The records ▸
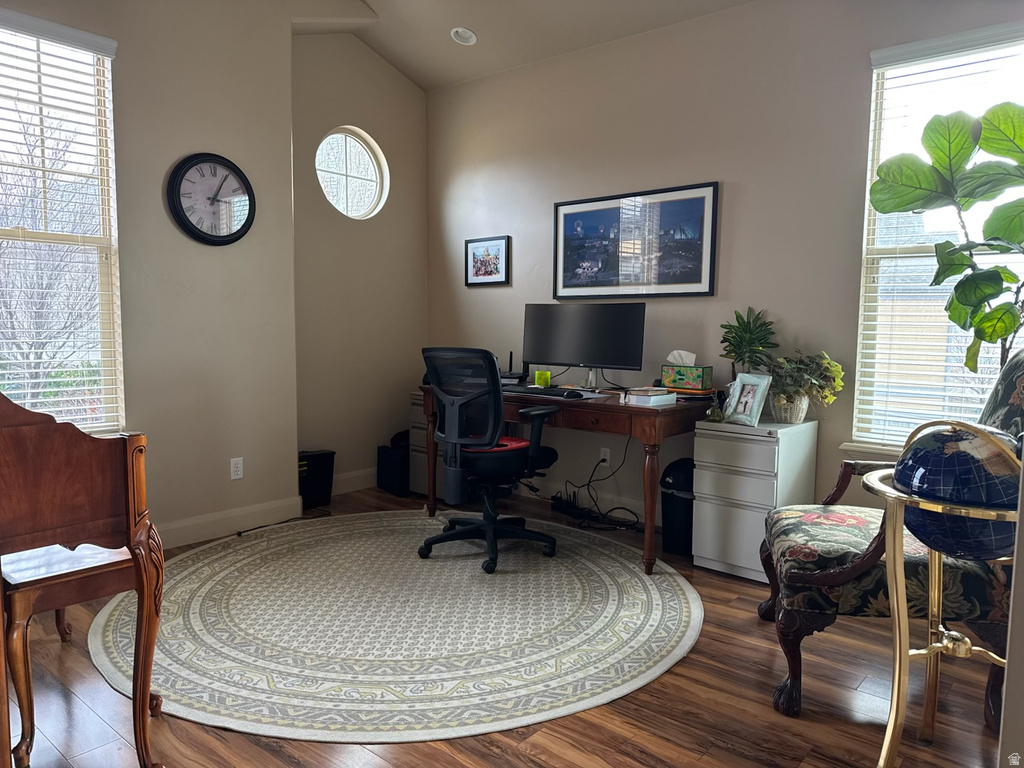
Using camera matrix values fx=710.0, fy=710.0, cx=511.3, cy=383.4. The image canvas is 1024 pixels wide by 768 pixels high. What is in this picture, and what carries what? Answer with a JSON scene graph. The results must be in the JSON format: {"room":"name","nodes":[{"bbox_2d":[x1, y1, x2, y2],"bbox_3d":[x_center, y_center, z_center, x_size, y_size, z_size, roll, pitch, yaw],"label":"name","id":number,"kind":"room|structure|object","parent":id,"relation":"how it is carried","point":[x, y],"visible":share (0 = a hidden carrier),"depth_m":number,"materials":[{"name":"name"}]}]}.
{"room":"office","nodes":[
{"label":"office","id":0,"kind":"room"},
{"bbox_2d":[1,0,298,545],"bbox_3d":[-2.204,-0.724,3.203,0.291,3.185,3.173,5,7,40],"label":"left wall","id":1,"kind":"structure","parent":0,"point":[168,158],"depth_m":3.74,"materials":[{"name":"beige paint"}]},
{"bbox_2d":[0,10,122,437],"bbox_3d":[-2.284,-0.619,3.053,0.132,1.897,1.093,5,7,40],"label":"left window","id":2,"kind":"structure","parent":1,"relation":"in","point":[107,61],"depth_m":3.31,"materials":[{"name":"white"}]},
{"bbox_2d":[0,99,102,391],"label":"bare tree","id":3,"kind":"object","parent":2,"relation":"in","point":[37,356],"visible":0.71,"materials":[{"name":"brown plant"}]},
{"bbox_2d":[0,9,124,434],"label":"window blind","id":4,"kind":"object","parent":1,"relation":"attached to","point":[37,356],"visible":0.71,"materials":[{"name":"white plastic"}]},
{"bbox_2d":[167,153,255,245],"bbox_3d":[-1.554,-0.960,3.718,0.053,0.485,0.471,5,7,40],"label":"wall clock","id":5,"kind":"object","parent":1,"relation":"attached to","point":[191,224],"visible":0.99,"depth_m":3.70,"materials":[{"name":"black plastic"}]},
{"bbox_2d":[159,495,303,548],"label":"baseboard","id":6,"kind":"structure","parent":1,"relation":"attached to","point":[249,510],"depth_m":3.86,"materials":[{"name":"white paint"}]},
{"bbox_2d":[230,457,243,479],"bbox_3d":[-1.505,0.463,3.887,0.009,0.115,0.071,5,7,40],"label":"wall socket","id":7,"kind":"object","parent":1,"relation":"attached to","point":[238,465],"visible":0.99,"depth_m":3.88,"materials":[{"name":"white plastic"}]},
{"bbox_2d":[291,32,429,496],"bbox_3d":[-1.075,-0.850,4.890,0.180,3.166,1.320,5,7,40],"label":"back wall","id":8,"kind":"structure","parent":0,"point":[403,192],"depth_m":4.79,"materials":[{"name":"beige paint"}]},
{"bbox_2d":[316,127,388,219],"bbox_3d":[-1.112,-1.395,4.776,0.121,0.645,0.588,5,7,40],"label":"round window","id":9,"kind":"structure","parent":8,"relation":"in","point":[363,203],"depth_m":4.83,"materials":[{"name":"glass"}]},
{"bbox_2d":[332,468,377,495],"bbox_3d":[-1.040,0.664,4.920,0.016,0.131,1.300,5,7,40],"label":"baseboard","id":10,"kind":"structure","parent":8,"relation":"attached to","point":[352,476],"depth_m":4.87,"materials":[{"name":"white paint"}]},
{"bbox_2d":[1,481,1009,767],"bbox_3d":[-0.230,1.034,2.135,5.038,0.100,4.698,5,7,40],"label":"floor","id":11,"kind":"structure","parent":0,"point":[522,764],"depth_m":2.14,"materials":[{"name":"brown wood"}]},
{"bbox_2d":[0,389,165,767],"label":"writing desk","id":12,"kind":"object","parent":11,"relation":"on","point":[130,448],"visible":0.98,"depth_m":1.75,"materials":[{"name":"brown wood"}]},
{"bbox_2d":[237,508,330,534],"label":"power cord","id":13,"kind":"object","parent":11,"relation":"on","point":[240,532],"visible":0.82,"depth_m":4.08,"materials":[{"name":"black plastic"}]},
{"bbox_2d":[297,449,335,509],"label":"trash can","id":14,"kind":"object","parent":11,"relation":"on","point":[319,463],"visible":0.68,"depth_m":4.42,"materials":[{"name":"black plastic"}]},
{"bbox_2d":[376,432,409,495],"bbox_3d":[-0.755,0.571,4.902,0.296,0.335,0.256,5,7,40],"label":"black box","id":15,"kind":"object","parent":11,"relation":"on","point":[389,463],"visible":0.62,"depth_m":4.79,"materials":[{"name":"black"}]},
{"bbox_2d":[89,511,703,742],"bbox_3d":[-0.435,0.880,3.276,2.537,0.010,2.513,5,7,40],"label":"round rug","id":16,"kind":"object","parent":11,"relation":"on","point":[639,584],"visible":0.97,"depth_m":2.68,"materials":[{"name":"carpet"}]},
{"bbox_2d":[418,347,562,573],"bbox_3d":[-0.110,0.327,3.531,0.728,1.040,0.731,5,7,40],"label":"office chair","id":17,"kind":"object","parent":16,"relation":"on","point":[492,528],"visible":0.99,"depth_m":3.35,"materials":[{"name":"black"}]},
{"bbox_2d":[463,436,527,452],"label":"red cushion","id":18,"kind":"object","parent":17,"relation":"on","point":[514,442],"visible":0.3,"depth_m":3.47,"materials":[{"name":"red fabric"}]},
{"bbox_2d":[408,390,430,495],"bbox_3d":[-0.411,0.402,4.769,0.376,0.688,0.433,5,7,40],"label":"file cabinet","id":19,"kind":"object","parent":11,"relation":"on","point":[414,452],"visible":0.23,"depth_m":4.68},
{"bbox_2d":[415,384,710,574],"bbox_3d":[0.280,0.442,3.961,1.610,0.770,0.704,5,7,40],"label":"desk","id":20,"kind":"object","parent":11,"relation":"on","point":[658,422],"visible":0.62,"depth_m":3.44,"materials":[{"name":"brown wood"}]},
{"bbox_2d":[499,353,528,384],"bbox_3d":[-0.034,-0.110,4.416,0.276,0.199,0.246,5,7,40],"label":"router","id":21,"kind":"object","parent":20,"relation":"on","point":[509,375],"visible":0.63,"depth_m":4.37,"materials":[{"name":"black plastic"}]},
{"bbox_2d":[533,370,551,386],"bbox_3d":[0.177,-0.024,4.080,0.092,0.089,0.086,5,7,40],"label":"green cup","id":22,"kind":"object","parent":20,"relation":"on","point":[539,379],"visible":0.97,"depth_m":4.05,"materials":[{"name":"green"}]},
{"bbox_2d":[506,385,581,398],"bbox_3d":[0.161,0.041,3.753,0.475,0.032,0.164,5,7,40],"label":"keyboard","id":23,"kind":"object","parent":20,"relation":"on","point":[543,392],"visible":0.96,"depth_m":3.69,"materials":[{"name":"black plastic"}]},
{"bbox_2d":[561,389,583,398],"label":"computer mouse","id":24,"kind":"object","parent":20,"relation":"on","point":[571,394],"visible":0.99,"depth_m":3.53,"materials":[{"name":"black plastic"}]},
{"bbox_2d":[521,302,647,387],"bbox_3d":[0.390,-0.210,3.973,0.691,0.481,0.211,5,7,40],"label":"monitor","id":25,"kind":"object","parent":20,"relation":"on","point":[575,358],"visible":0.99,"depth_m":3.94,"materials":[{"name":"black plastic"}]},
{"bbox_2d":[620,386,677,406],"bbox_3d":[0.659,0.060,3.420,0.191,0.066,0.216,5,7,40],"label":"book stack","id":26,"kind":"object","parent":20,"relation":"on","point":[656,396],"visible":0.99,"depth_m":3.36,"materials":[{"name":"white paper"}]},
{"bbox_2d":[662,349,713,390],"bbox_3d":[0.922,-0.077,3.717,0.234,0.199,0.121,5,7,40],"label":"tissue box","id":27,"kind":"object","parent":20,"relation":"on","point":[666,377],"visible":1,"depth_m":3.68,"materials":[{"name":"multicoloured cardboard"}]},
{"bbox_2d":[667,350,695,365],"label":"tissue","id":28,"kind":"object","parent":27,"relation":"in","point":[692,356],"visible":0.81,"depth_m":3.72,"materials":[{"name":"white paper"}]},
{"bbox_2d":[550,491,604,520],"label":"power strip","id":29,"kind":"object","parent":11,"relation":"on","point":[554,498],"visible":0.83,"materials":[{"name":"black plastic"}]},
{"bbox_2d":[547,449,638,529],"bbox_3d":[0.512,0.587,4.189,0.618,0.447,0.379,5,7,40],"label":"power cable","id":30,"kind":"object","parent":11,"relation":"on","point":[554,498],"visible":0.85,"depth_m":4.19,"materials":[{"name":"black plastic"}]},
{"bbox_2d":[660,458,694,556],"bbox_3d":[0.898,0.622,3.662,0.253,0.474,0.257,5,7,40],"label":"trash can","id":31,"kind":"object","parent":11,"relation":"on","point":[679,467],"visible":0.63,"depth_m":3.57,"materials":[{"name":"black plastic"}]},
{"bbox_2d":[692,417,817,581],"bbox_3d":[1.168,0.538,3.430,0.396,0.700,0.492,5,7,40],"label":"filing cabinet","id":32,"kind":"object","parent":11,"relation":"on","point":[728,444],"visible":0.86,"depth_m":3.27,"materials":[{"name":"white metal"}]},
{"bbox_2d":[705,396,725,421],"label":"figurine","id":33,"kind":"object","parent":32,"relation":"on","point":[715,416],"visible":0.96,"depth_m":3.38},
{"bbox_2d":[722,372,772,426],"bbox_3d":[1.115,0.070,3.344,0.114,0.229,0.216,-2,6,-29],"label":"photo frame","id":34,"kind":"object","parent":32,"relation":"on","point":[755,409],"visible":0.99,"depth_m":3.32,"materials":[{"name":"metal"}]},
{"bbox_2d":[719,307,777,380],"bbox_3d":[1.171,-0.127,3.528,0.288,0.504,0.281,5,7,40],"label":"potted plant","id":35,"kind":"object","parent":32,"relation":"on","point":[726,328],"visible":0.88,"depth_m":3.50,"materials":[{"name":"green plant"}]},
{"bbox_2d":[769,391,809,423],"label":"plant pot","id":36,"kind":"object","parent":32,"relation":"on","point":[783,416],"visible":0.71,"depth_m":3.32,"materials":[{"name":"white ceramic"}]},
{"bbox_2d":[766,349,845,422],"bbox_3d":[1.359,0.004,3.338,0.382,0.335,0.374,5,7,40],"label":"potted plant","id":37,"kind":"object","parent":36,"relation":"in","point":[785,358],"visible":0.92,"depth_m":3.29,"materials":[{"name":"green plant"}]},
{"bbox_2d":[759,347,1023,725],"bbox_3d":[1.315,0.423,2.336,0.892,1.124,0.776,2,5,14],"label":"armchair","id":38,"kind":"object","parent":11,"relation":"on","point":[868,558],"visible":0.68,"depth_m":2.10,"materials":[{"name":"fabric"}]},
{"bbox_2d":[859,435,1019,767],"bbox_3d":[1.075,0.621,1.691,0.470,0.838,0.466,5,7,40],"label":"globe stand","id":39,"kind":"object","parent":11,"relation":"on","point":[895,605],"visible":0.73,"depth_m":1.66,"materials":[{"name":"gold metal"}]},
{"bbox_2d":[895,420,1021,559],"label":"globe","id":40,"kind":"object","parent":39,"relation":"on","point":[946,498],"visible":0.79,"depth_m":1.55,"materials":[{"name":"blue"}]},
{"bbox_2d":[868,100,1023,367],"bbox_3d":[1.796,-0.102,2.682,0.827,1.959,0.605,5,7,40],"label":"fiddle leaf fig","id":41,"kind":"object","parent":11,"relation":"on","point":[1003,332],"visible":0.98,"depth_m":2.66,"materials":[{"name":"green plant"}]},
{"bbox_2d":[290,0,753,90],"bbox_3d":[-0.044,-2.004,2.097,5.180,0.277,4.151,5,7,40],"label":"ceiling","id":42,"kind":"structure","parent":0,"point":[414,76],"depth_m":4.24,"materials":[{"name":"beige paint"}]},
{"bbox_2d":[450,27,477,44],"bbox_3d":[-0.293,-2.138,4.351,0.164,0.050,0.166,-1,5,-19],"label":"recessed light","id":43,"kind":"object","parent":42,"relation":"in","point":[458,31],"visible":1,"depth_m":4.35,"materials":[{"name":"white"}]},
{"bbox_2d":[426,1,1023,528],"bbox_3d":[1.197,-0.607,3.790,4.923,2.926,0.163,5,7,40],"label":"right wall","id":44,"kind":"structure","parent":0,"point":[719,171],"depth_m":3.84,"materials":[{"name":"paint"}]},
{"bbox_2d":[465,235,510,286],"bbox_3d":[-0.169,-0.830,4.818,0.382,0.325,0.026,5,7,40],"label":"framed picture","id":45,"kind":"object","parent":44,"relation":"attached to","point":[492,257],"visible":0.99,"depth_m":4.81,"materials":[{"name":"black"}]},
{"bbox_2d":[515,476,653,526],"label":"baseboard","id":46,"kind":"structure","parent":44,"relation":"attached to","point":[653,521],"depth_m":4.43,"materials":[{"name":"white paint"}]},
{"bbox_2d":[599,447,610,465],"bbox_3d":[0.559,0.444,4.285,0.070,0.115,0.010,5,7,40],"label":"wall socket","id":47,"kind":"object","parent":44,"relation":"attached to","point":[607,457],"visible":0.8,"depth_m":4.28,"materials":[{"name":"white plastic"}]},
{"bbox_2d":[554,181,717,299],"bbox_3d":[0.680,-0.795,4.104,1.024,0.609,0.024,5,7,40],"label":"framed picture","id":48,"kind":"object","parent":44,"relation":"attached to","point":[567,216],"visible":0.99,"depth_m":4.05,"materials":[{"name":"black"}]},
{"bbox_2d":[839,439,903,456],"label":"window sill","id":49,"kind":"structure","parent":44,"relation":"attached to","point":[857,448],"depth_m":3.31,"materials":[{"name":"white paint"}]},
{"bbox_2d":[851,24,1023,454],"bbox_3d":[2.090,-0.539,3.035,1.076,1.847,0.145,5,7,40],"label":"right window","id":50,"kind":"structure","parent":44,"relation":"in","point":[984,257],"depth_m":3.26,"materials":[{"name":"white glass"}]},
{"bbox_2d":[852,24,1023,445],"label":"window blind","id":51,"kind":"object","parent":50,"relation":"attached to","point":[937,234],"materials":[{"name":"white plastic"}]},
{"bbox_2d":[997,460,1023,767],"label":"door frame","id":52,"kind":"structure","parent":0,"point":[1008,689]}
]}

Task requirements ▸ Write down every line of the data above that includes the string "blind".

Your solution ▸
{"bbox_2d":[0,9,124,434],"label":"window blind","id":4,"kind":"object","parent":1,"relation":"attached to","point":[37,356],"visible":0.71,"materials":[{"name":"white plastic"}]},
{"bbox_2d":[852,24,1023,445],"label":"window blind","id":51,"kind":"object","parent":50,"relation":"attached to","point":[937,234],"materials":[{"name":"white plastic"}]},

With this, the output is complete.